====== Records shown

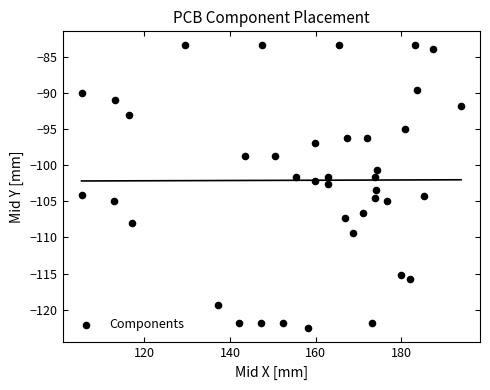

What is the range of Y values (max minus min)?

39.1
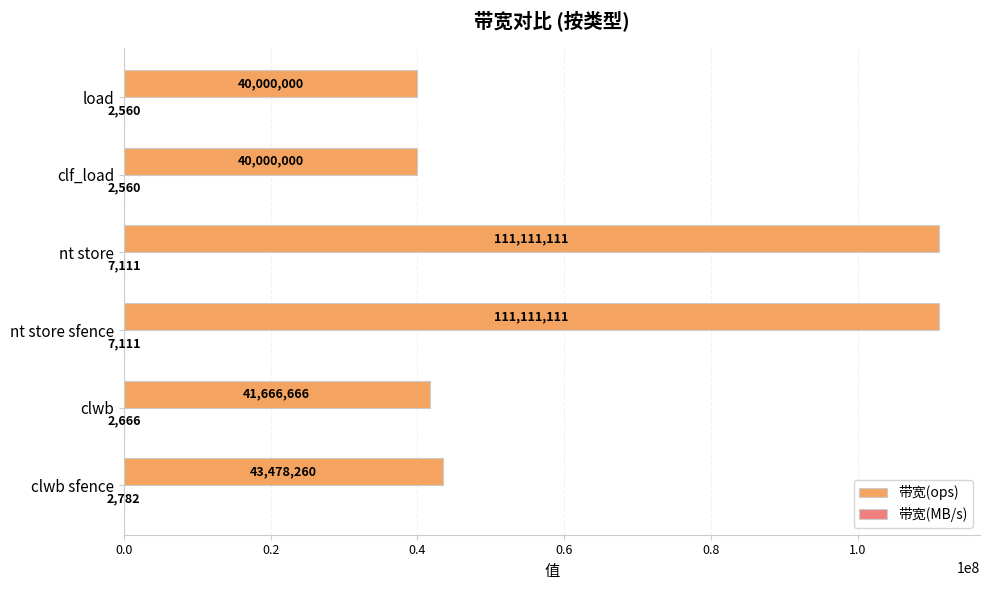

The value of 带宽(ops) at clwb sfence is 23329438. True or false?

False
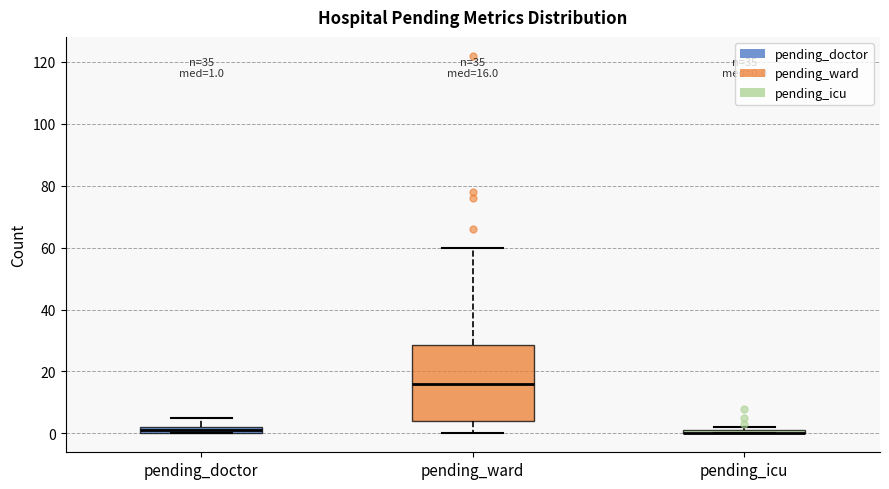

Comparing the boxes themselves (not the whiskers), which one is the tallest?

pending_ward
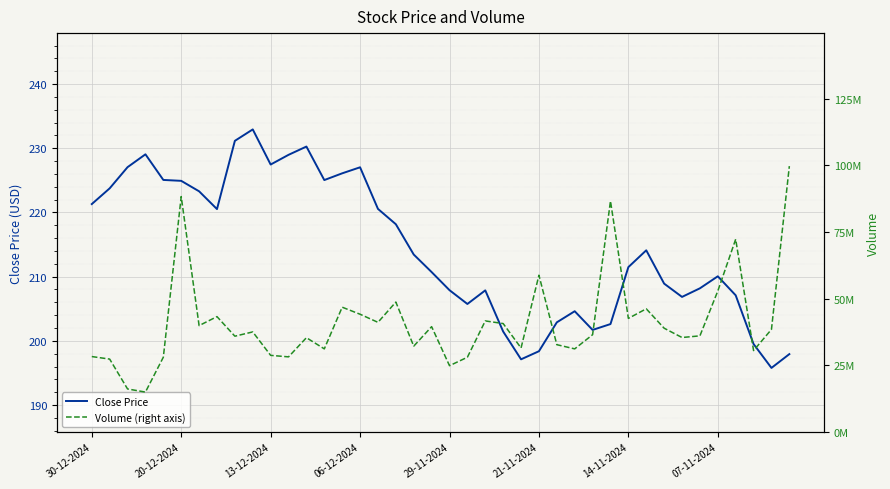

List the series in order of their peak value, highest first.

Volume (right axis), Close Price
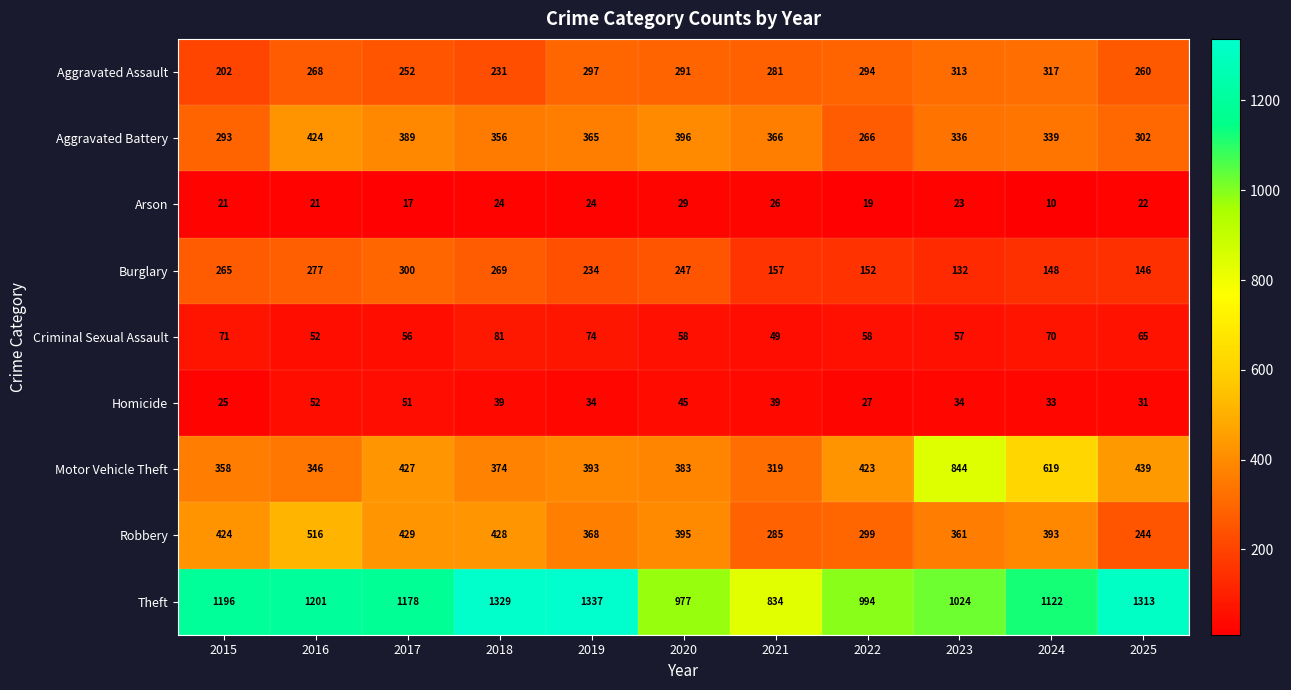

Which category has the lowest value across all series?

2024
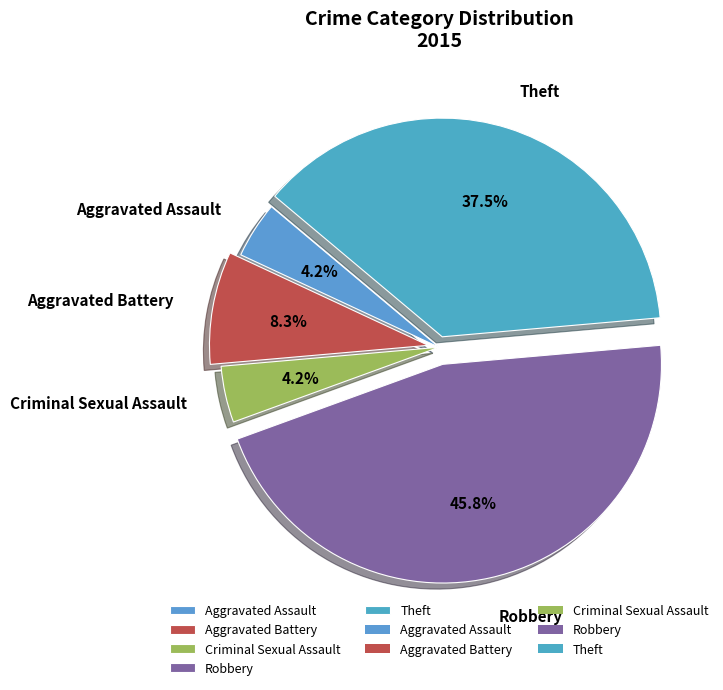

True or false: Aggravated Battery accounts for 8% of the total.

True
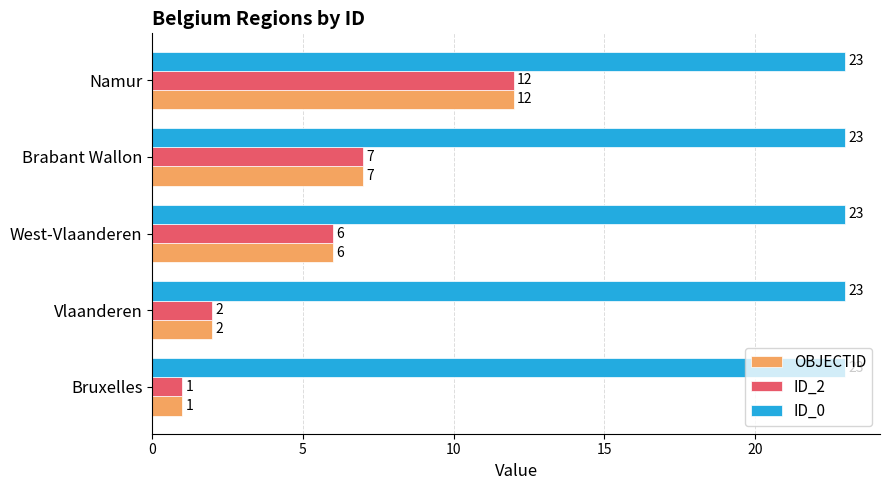

What is the sum of all ID_0 values?

115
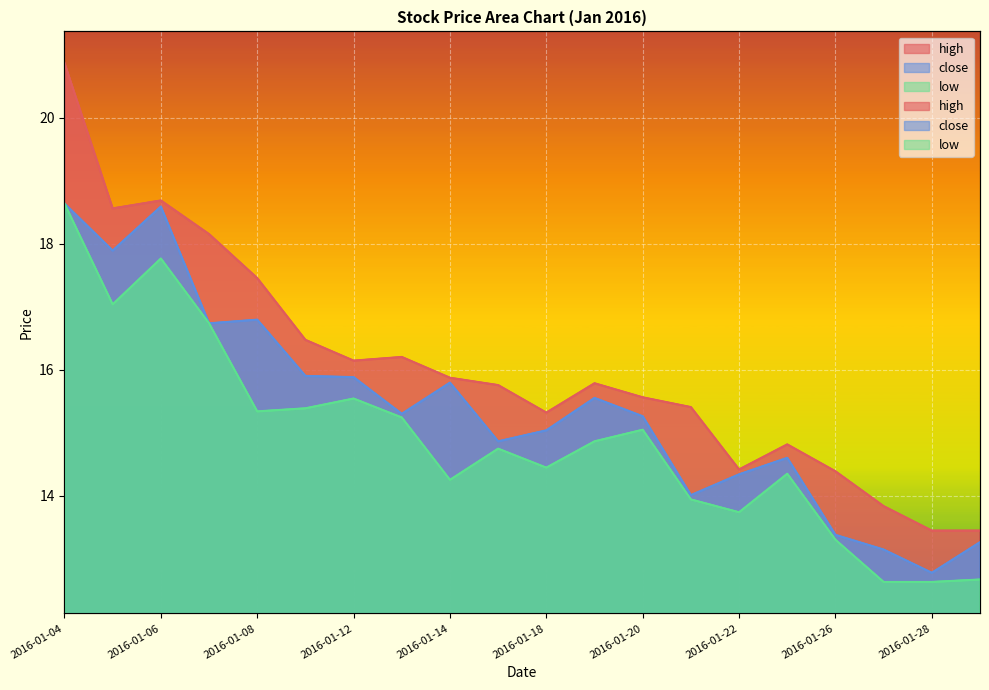

Is it true that close equals 22.1 at 2016-01-15?

False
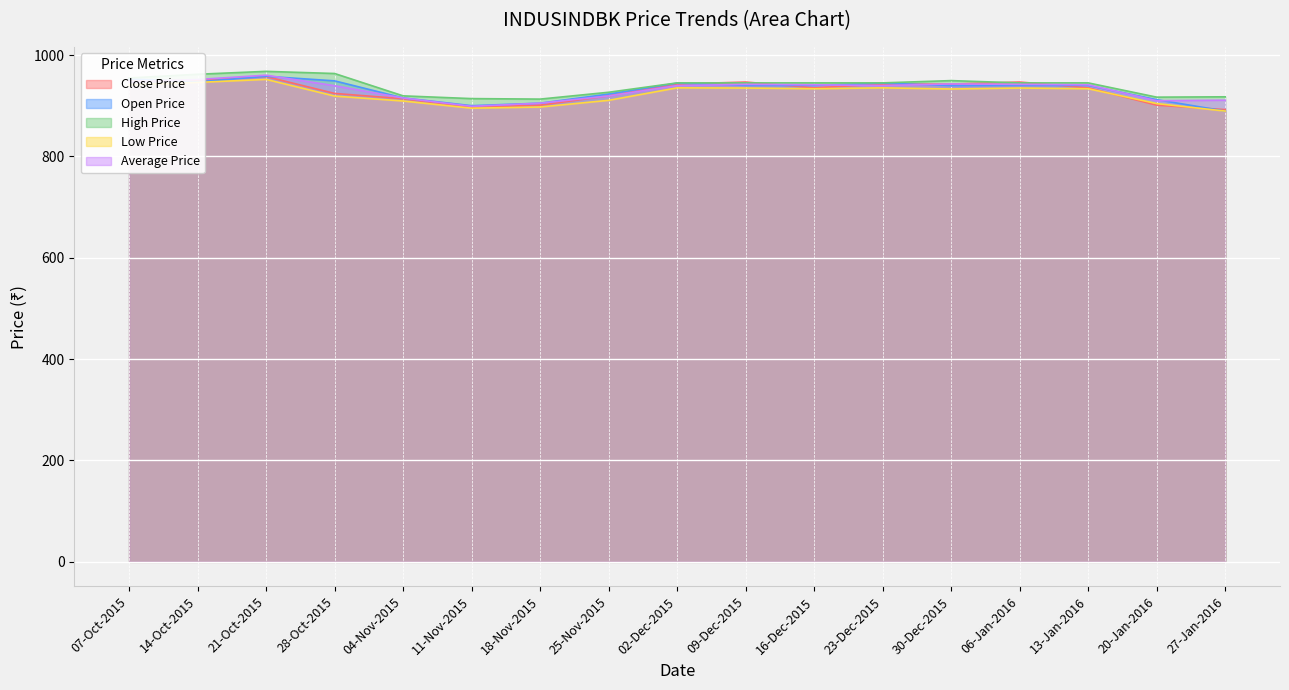

What is the spread (max minus min) of values at 06-Jan-2016?

11.9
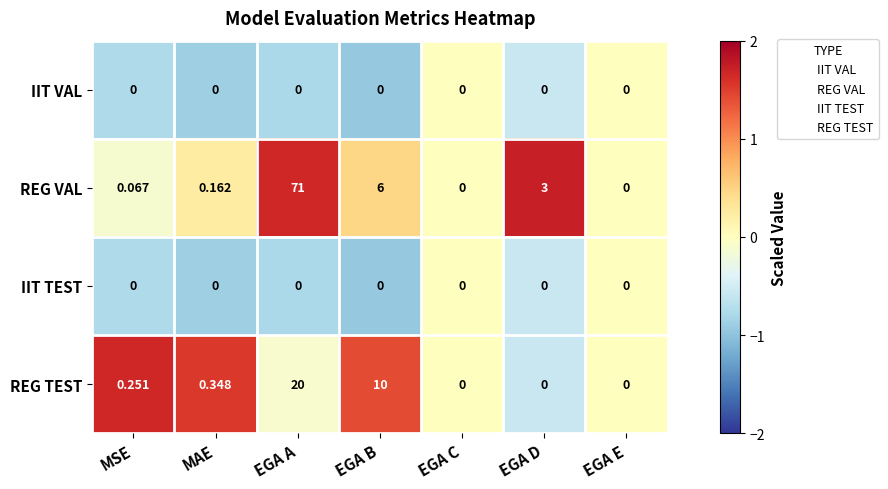

Which series has the largest total across all categories?

REG VAL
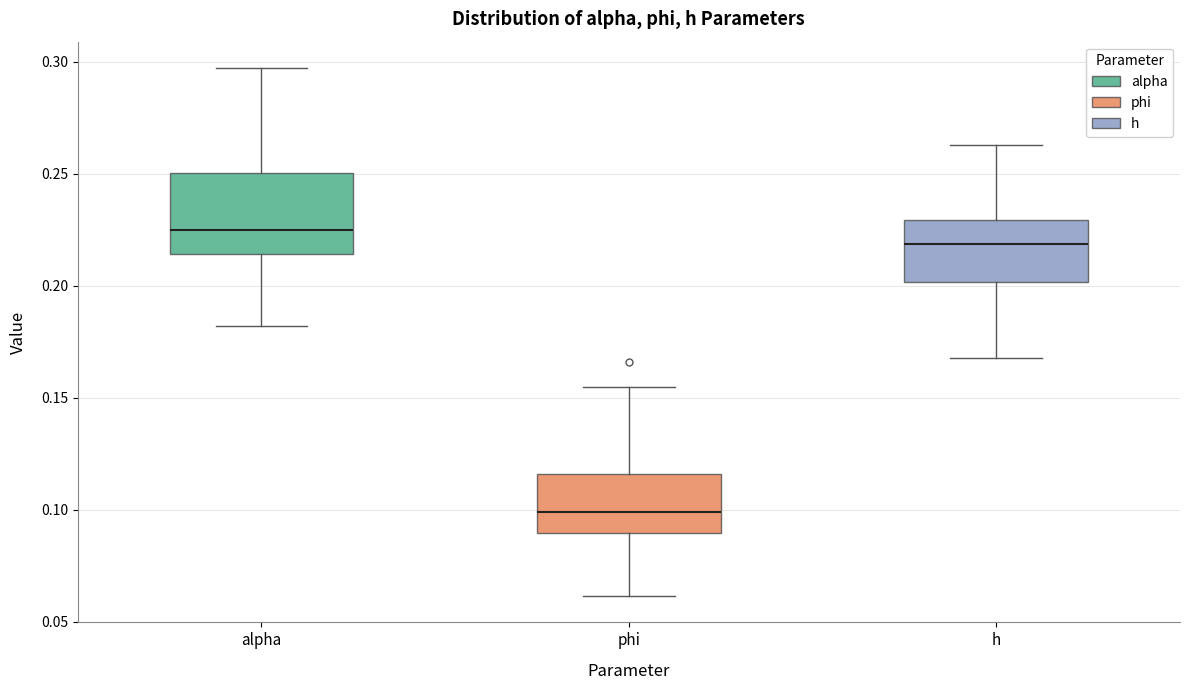

Which box has the highest median line?

alpha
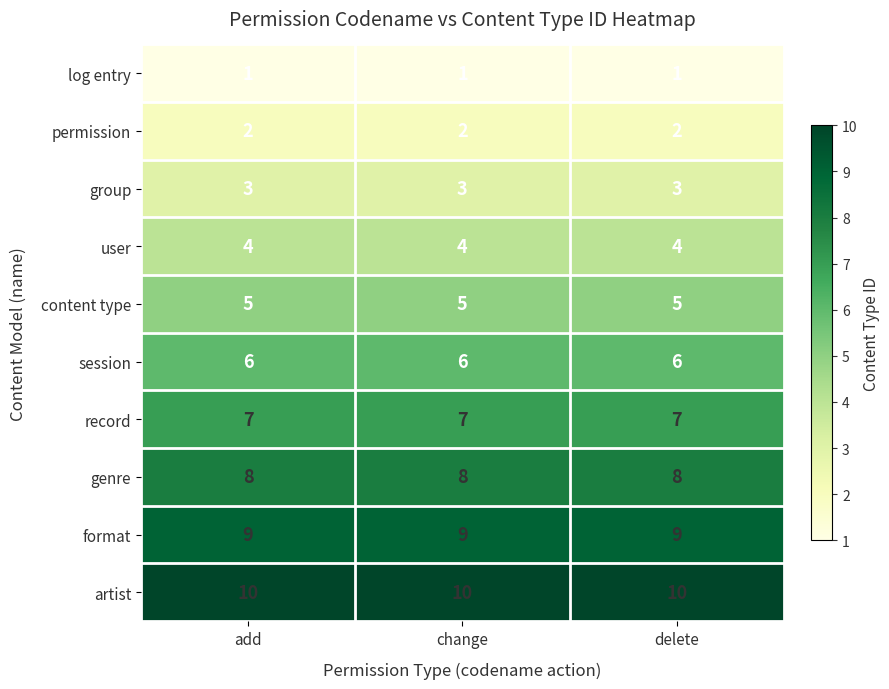

At how many categories does at least one series exceed 2?

3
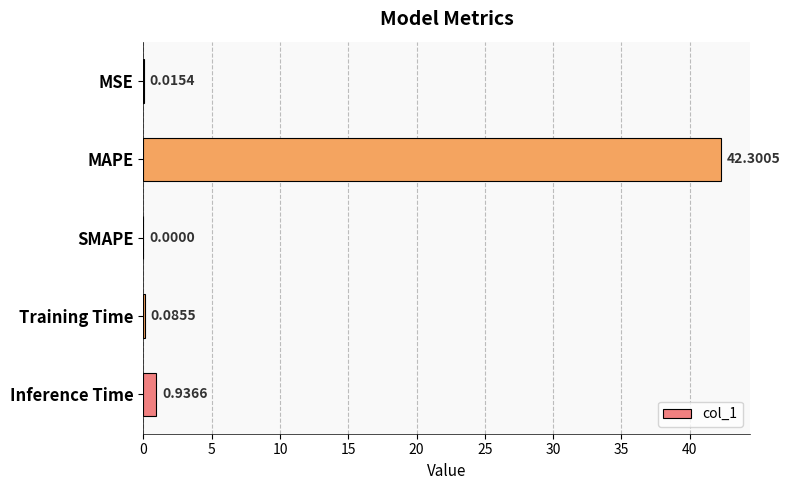

At which label is the value closest to 21?

Inference Time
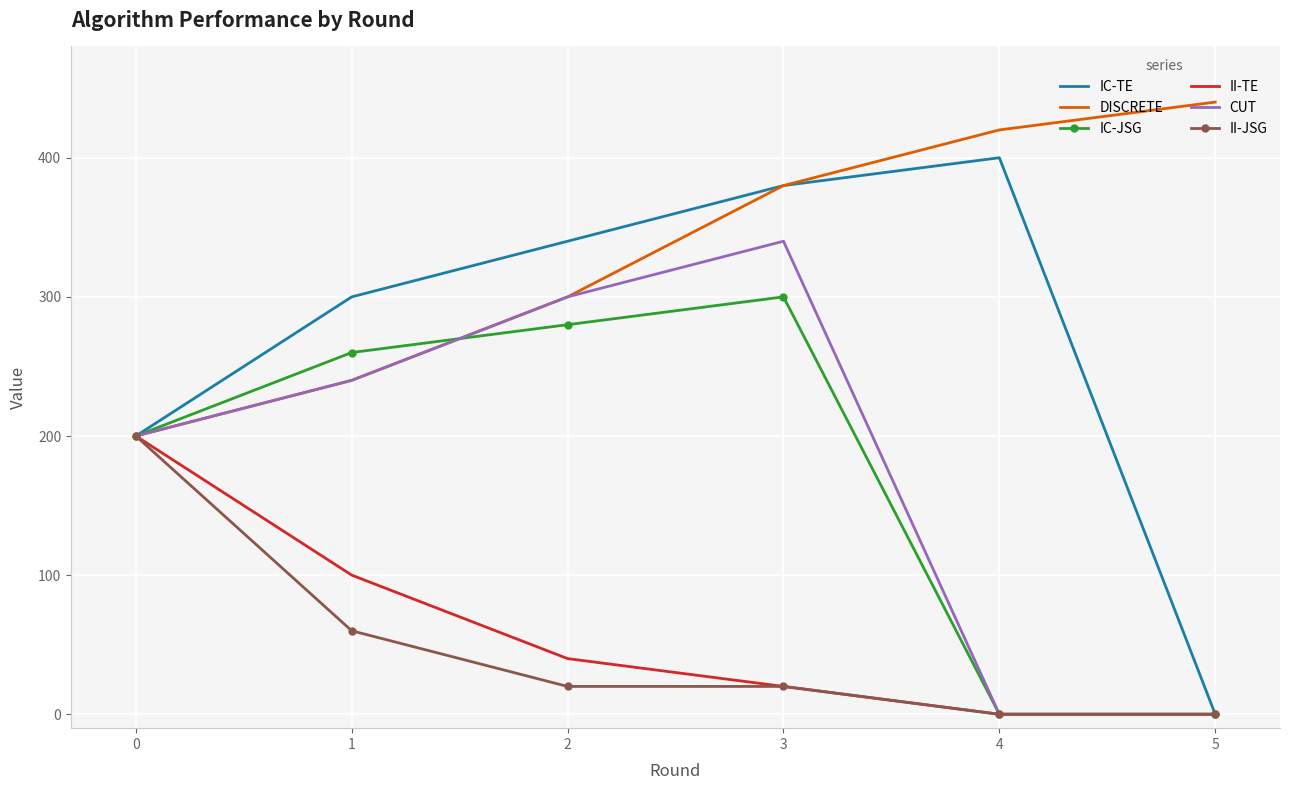

Reading left to right, list all the values displayed in this chart.

IC-TE: 0=200	1=300	2=340	3=380	4=400	5=0
DISCRETE: 0=200	1=240	2=300	3=380	4=420	5=440
IC-JSG: 0=200	1=260	2=280	3=300	4=0	5=0
II-TE: 0=200	1=100	2=40	3=20	4=0	5=0
CUT: 0=200	1=240	2=300	3=340	4=0	5=0
II-JSG: 0=200	1=60	2=20	3=20	4=0	5=0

============

◆ Work order ◆
Please print all of the data above word for word, with the pictures left out.

◆ Output for this exercise ◆
What is the range of Y values (max minus min)?

39.1

The value of 带宽(ops) at clwb sfence is 23329438. True or false?

False

Comparing the boxes themselves (not the whiskers), which one is the tallest?

pending_ward

List the series in order of their peak value, highest first.

Volume (right axis), Close Price

Which category has the lowest value across all series?

2024

True or false: Aggravated Battery accounts for 8% of the total.

True

What is the sum of all ID_0 values?

115

Is it true that close equals 22.1 at 2016-01-15?

False

What is the spread (max minus min) of values at 06-Jan-2016?

11.9

Which series has the largest total across all categories?

REG VAL

Which box has the highest median line?

alpha

At how many categories does at least one series exceed 2?

3

At which label is the value closest to 21?

Inference Time

Reading left to right, list all the values displayed in this chart.

IC-TE: 0=200	1=300	2=340	3=380	4=400	5=0
DISCRETE: 0=200	1=240	2=300	3=380	4=420	5=440
IC-JSG: 0=200	1=260	2=280	3=300	4=0	5=0
II-TE: 0=200	1=100	2=40	3=20	4=0	5=0
CUT: 0=200	1=240	2=300	3=340	4=0	5=0
II-JSG: 0=200	1=60	2=20	3=20	4=0	5=0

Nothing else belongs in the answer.